Problem :: Return all the lines below exactly as written. Drop every picture.

The data ::
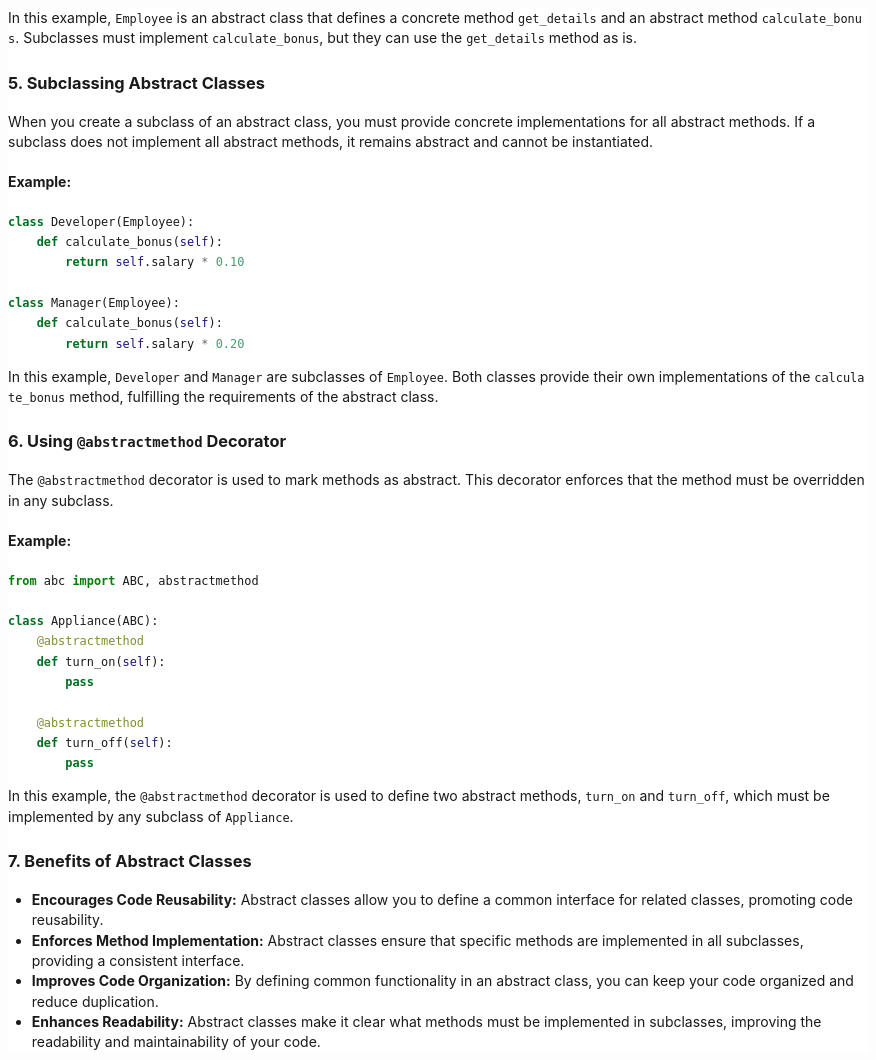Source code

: In this example, `Employee` is an abstract class that defines a concrete method `get_details` and an abstract method `calculate_bonus`. Subclasses must implement `calculate_bonus`, but they can use the `get_details` method as is.

### **5. Subclassing Abstract Classes**

When you create a subclass of an abstract class, you must provide concrete implementations for all abstract methods. If a subclass does not implement all abstract methods, it remains abstract and cannot be instantiated.

#### **Example:**

```python
class Developer(Employee):
    def calculate_bonus(self):
        return self.salary * 0.10

class Manager(Employee):
    def calculate_bonus(self):
        return self.salary * 0.20
```

In this example, `Developer` and `Manager` are subclasses of `Employee`. Both classes provide their own implementations of the `calculate_bonus` method, fulfilling the requirements of the abstract class.

### **6. Using `@abstractmethod` Decorator**

The `@abstractmethod` decorator is used to mark methods as abstract. This decorator enforces that the method must be overridden in any subclass.

#### **Example:**

```python
from abc import ABC, abstractmethod

class Appliance(ABC):
    @abstractmethod
    def turn_on(self):
        pass

    @abstractmethod
    def turn_off(self):
        pass
```

In this example, the `@abstractmethod` decorator is used to define two abstract methods, `turn_on` and `turn_off`, which must be implemented by any subclass of `Appliance`.

### **7. Benefits of Abstract Classes**

- **Encourages Code Reusability:** Abstract classes allow you to define a common interface for related classes, promoting code reusability.
- **Enforces Method Implementation:** Abstract classes ensure that specific methods are implemented in all subclasses, providing a consistent interface.
- **Improves Code Organization:** By defining common functionality in an abstract class, you can keep your code organized and reduce duplication.
- **Enhances Readability:** Abstract classes make it clear what methods must be implemented in subclasses, improving the readability and maintainability of your code.
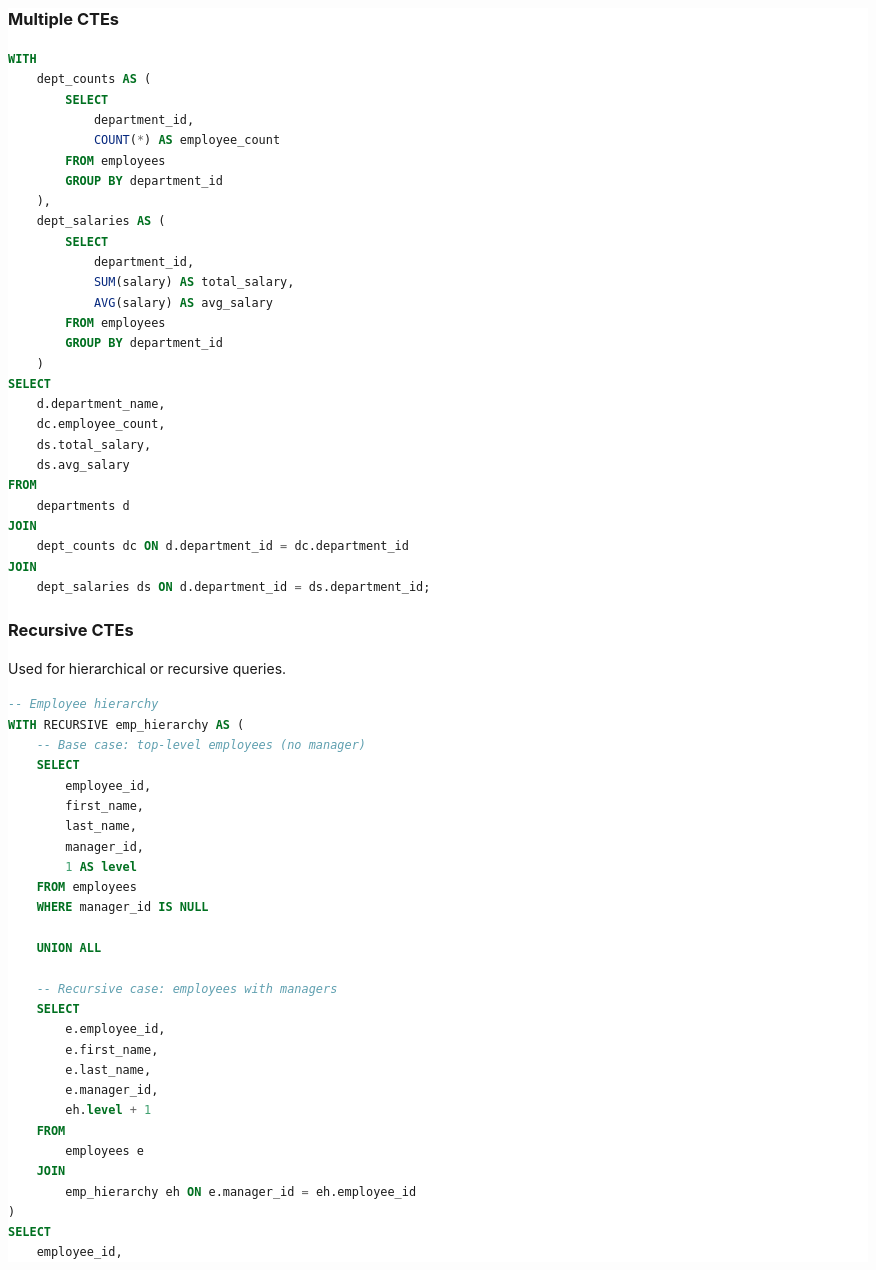 ### Multiple CTEs

```sql
WITH 
    dept_counts AS (
        SELECT 
            department_id,
            COUNT(*) AS employee_count
        FROM employees
        GROUP BY department_id
    ),
    dept_salaries AS (
        SELECT 
            department_id,
            SUM(salary) AS total_salary,
            AVG(salary) AS avg_salary
        FROM employees
        GROUP BY department_id
    )
SELECT 
    d.department_name,
    dc.employee_count,
    ds.total_salary,
    ds.avg_salary
FROM 
    departments d
JOIN 
    dept_counts dc ON d.department_id = dc.department_id
JOIN 
    dept_salaries ds ON d.department_id = ds.department_id;
```

### Recursive CTEs

Used for hierarchical or recursive queries.

```sql
-- Employee hierarchy
WITH RECURSIVE emp_hierarchy AS (
    -- Base case: top-level employees (no manager)
    SELECT 
        employee_id, 
        first_name, 
        last_name, 
        manager_id, 
        1 AS level
    FROM employees
    WHERE manager_id IS NULL
    
    UNION ALL
    
    -- Recursive case: employees with managers
    SELECT 
        e.employee_id, 
        e.first_name, 
        e.last_name, 
        e.manager_id, 
        eh.level + 1
    FROM 
        employees e
    JOIN 
        emp_hierarchy eh ON e.manager_id = eh.employee_id
)
SELECT 
    employee_id,
```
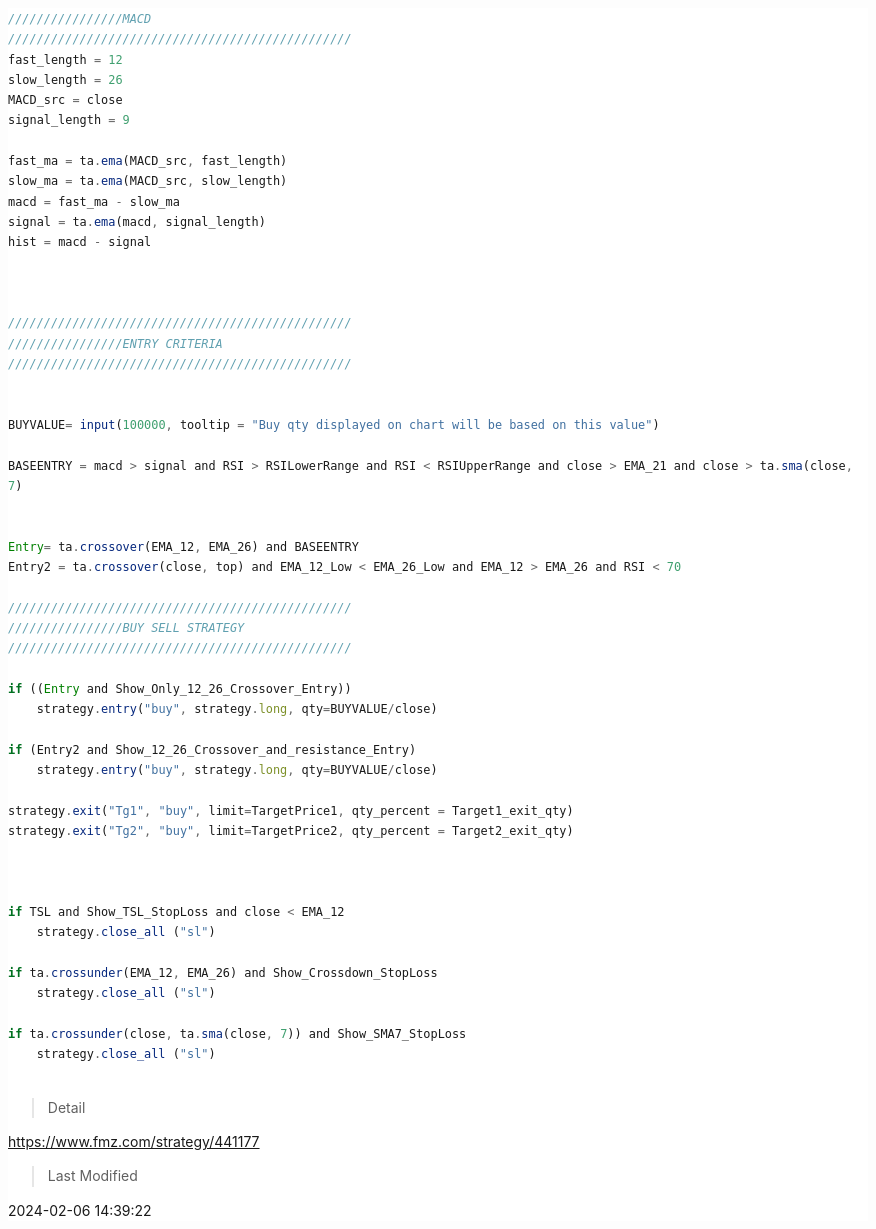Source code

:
 ``` javascript
////////////////MACD
////////////////////////////////////////////////
fast_length = 12
slow_length = 26
MACD_src = close
signal_length = 9

fast_ma = ta.ema(MACD_src, fast_length)
slow_ma = ta.ema(MACD_src, slow_length)
macd = fast_ma - slow_ma
signal = ta.ema(macd, signal_length)
hist = macd - signal



////////////////////////////////////////////////
////////////////ENTRY CRITERIA
////////////////////////////////////////////////


BUYVALUE= input(100000, tooltip = "Buy qty displayed on chart will be based on this value")

BASEENTRY = macd > signal and RSI > RSILowerRange and RSI < RSIUpperRange and close > EMA_21 and close > ta.sma(close, 7)


Entry= ta.crossover(EMA_12, EMA_26) and BASEENTRY
Entry2 = ta.crossover(close, top) and EMA_12_Low < EMA_26_Low and EMA_12 > EMA_26 and RSI < 70

////////////////////////////////////////////////
////////////////BUY SELL STRATEGY
////////////////////////////////////////////////

if ((Entry and Show_Only_12_26_Crossover_Entry))
    strategy.entry("buy", strategy.long, qty=BUYVALUE/close)

if (Entry2 and Show_12_26_Crossover_and_resistance_Entry)
    strategy.entry("buy", strategy.long, qty=BUYVALUE/close)

strategy.exit("Tg1", "buy", limit=TargetPrice1, qty_percent = Target1_exit_qty)
strategy.exit("Tg2", "buy", limit=TargetPrice2, qty_percent = Target2_exit_qty)



if TSL and Show_TSL_StopLoss and close < EMA_12 
    strategy.close_all ("sl")

if ta.crossunder(EMA_12, EMA_26) and Show_Crossdown_StopLoss
    strategy.close_all ("sl")

if ta.crossunder(close, ta.sma(close, 7)) and Show_SMA7_StopLoss
    strategy.close_all ("sl")



```

> Detail

https://www.fmz.com/strategy/441177

> Last Modified

2024-02-06 14:39:22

Result ::
Source code

: In this example, `Employee` is an abstract class that defines a concrete method `get_details` and an abstract method `calculate_bonus`. Subclasses must implement `calculate_bonus`, but they can use the `get_details` method as is.

### **5. Subclassing Abstract Classes**

When you create a subclass of an abstract class, you must provide concrete implementations for all abstract methods. If a subclass does not implement all abstract methods, it remains abstract and cannot be instantiated.

#### **Example:**

```python
class Developer(Employee):
    def calculate_bonus(self):
        return self.salary * 0.10

class Manager(Employee):
    def calculate_bonus(self):
        return self.salary * 0.20
```

In this example, `Developer` and `Manager` are subclasses of `Employee`. Both classes provide their own implementations of the `calculate_bonus` method, fulfilling the requirements of the abstract class.

### **6. Using `@abstractmethod` Decorator**

The `@abstractmethod` decorator is used to mark methods as abstract. This decorator enforces that the method must be overridden in any subclass.

#### **Example:**

```python
from abc import ABC, abstractmethod

class Appliance(ABC):
    @abstractmethod
    def turn_on(self):
        pass

    @abstractmethod
    def turn_off(self):
        pass
```

In this example, the `@abstractmethod` decorator is used to define two abstract methods, `turn_on` and `turn_off`, which must be implemented by any subclass of `Appliance`.

### **7. Benefits of Abstract Classes**

- **Encourages Code Reusability:** Abstract classes allow you to define a common interface for related classes, promoting code reusability.
- **Enforces Method Implementation:** Abstract classes ensure that specific methods are implemented in all subclasses, providing a consistent interface.
- **Improves Code Organization:** By defining common functionality in an abstract class, you can keep your code organized and reduce duplication.
- **Enhances Readability:** Abstract classes make it clear what methods must be implemented in subclasses, improving the readability and maintainability of your code.
 ### Multiple CTEs

```sql
WITH 
    dept_counts AS (
        SELECT 
            department_id,
            COUNT(*) AS employee_count
        FROM employees
        GROUP BY department_id
    ),
    dept_salaries AS (
        SELECT 
            department_id,
            SUM(salary) AS total_salary,
            AVG(salary) AS avg_salary
        FROM employees
        GROUP BY department_id
    )
SELECT 
    d.department_name,
    dc.employee_count,
    ds.total_salary,
    ds.avg_salary
FROM 
    departments d
JOIN 
    dept_counts dc ON d.department_id = dc.department_id
JOIN 
    dept_salaries ds ON d.department_id = ds.department_id;
```

### Recursive CTEs

Used for hierarchical or recursive queries.

```sql
-- Employee hierarchy
WITH RECURSIVE emp_hierarchy AS (
    -- Base case: top-level employees (no manager)
    SELECT 
        employee_id, 
        first_name, 
        last_name, 
        manager_id, 
        1 AS level
    FROM employees
    WHERE manager_id IS NULL
    
    UNION ALL
    
    -- Recursive case: employees with managers
    SELECT 
        e.employee_id, 
        e.first_name, 
        e.last_name, 
        e.manager_id, 
        eh.level + 1
    FROM 
        employees e
    JOIN 
        emp_hierarchy eh ON e.manager_id = eh.employee_id
)
SELECT 
    employee_id,
```
Source code

:
 ``` javascript
////////////////MACD
////////////////////////////////////////////////
fast_length = 12
slow_length = 26
MACD_src = close
signal_length = 9

fast_ma = ta.ema(MACD_src, fast_length)
slow_ma = ta.ema(MACD_src, slow_length)
macd = fast_ma - slow_ma
signal = ta.ema(macd, signal_length)
hist = macd - signal



////////////////////////////////////////////////
////////////////ENTRY CRITERIA
////////////////////////////////////////////////


BUYVALUE= input(100000, tooltip = "Buy qty displayed on chart will be based on this value")

BASEENTRY = macd > signal and RSI > RSILowerRange and RSI < RSIUpperRange and close > EMA_21 and close > ta.sma(close, 7)


Entry= ta.crossover(EMA_12, EMA_26) and BASEENTRY
Entry2 = ta.crossover(close, top) and EMA_12_Low < EMA_26_Low and EMA_12 > EMA_26 and RSI < 70

////////////////////////////////////////////////
////////////////BUY SELL STRATEGY
////////////////////////////////////////////////

if ((Entry and Show_Only_12_26_Crossover_Entry))
    strategy.entry("buy", strategy.long, qty=BUYVALUE/close)

if (Entry2 and Show_12_26_Crossover_and_resistance_Entry)
    strategy.entry("buy", strategy.long, qty=BUYVALUE/close)

strategy.exit("Tg1", "buy", limit=TargetPrice1, qty_percent = Target1_exit_qty)
strategy.exit("Tg2", "buy", limit=TargetPrice2, qty_percent = Target2_exit_qty)



if TSL and Show_TSL_StopLoss and close < EMA_12 
    strategy.close_all ("sl")

if ta.crossunder(EMA_12, EMA_26) and Show_Crossdown_StopLoss
    strategy.close_all ("sl")

if ta.crossunder(close, ta.sma(close, 7)) and Show_SMA7_StopLoss
    strategy.close_all ("sl")



```

> Detail

https://www.fmz.com/strategy/441177

> Last Modified

2024-02-06 14:39:22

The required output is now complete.